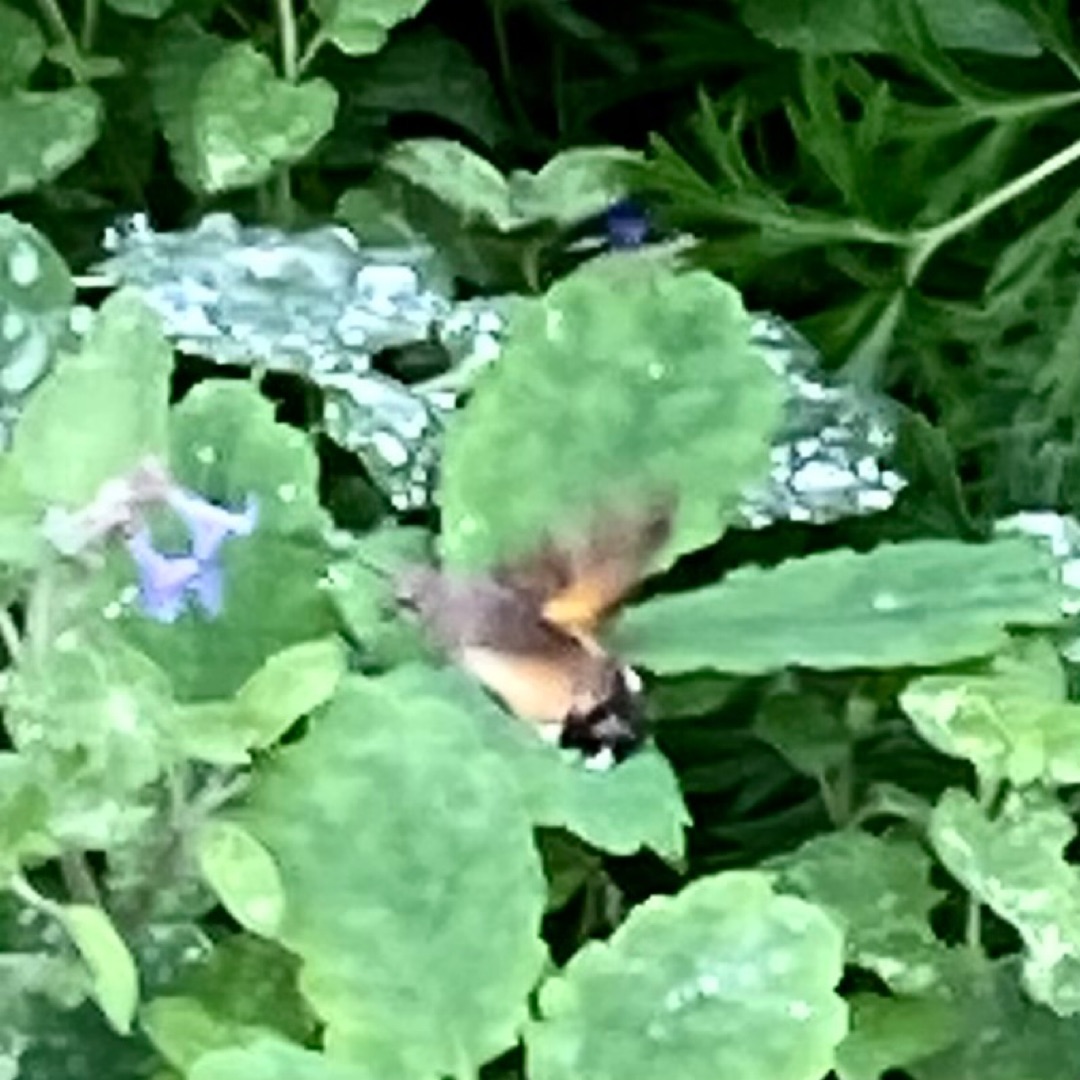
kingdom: Animalia
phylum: Arthropoda
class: Insecta
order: Lepidoptera
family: Sphingidae
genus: Macroglossum
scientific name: Macroglossum stellatarum
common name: Duehale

══════════════════════════════

DIRECTIVE =
Please rewrite the lines of all the entries with "common name" replaced by "vernacular name", keeping everything else the same and leaving out the pictures.

TASK OUTPUT =
kingdom: Animalia
phylum: Arthropoda
class: Insecta
order: Lepidoptera
family: Sphingidae
genus: Macroglossum
scientific name: Macroglossum stellatarum
vernacular name: Duehale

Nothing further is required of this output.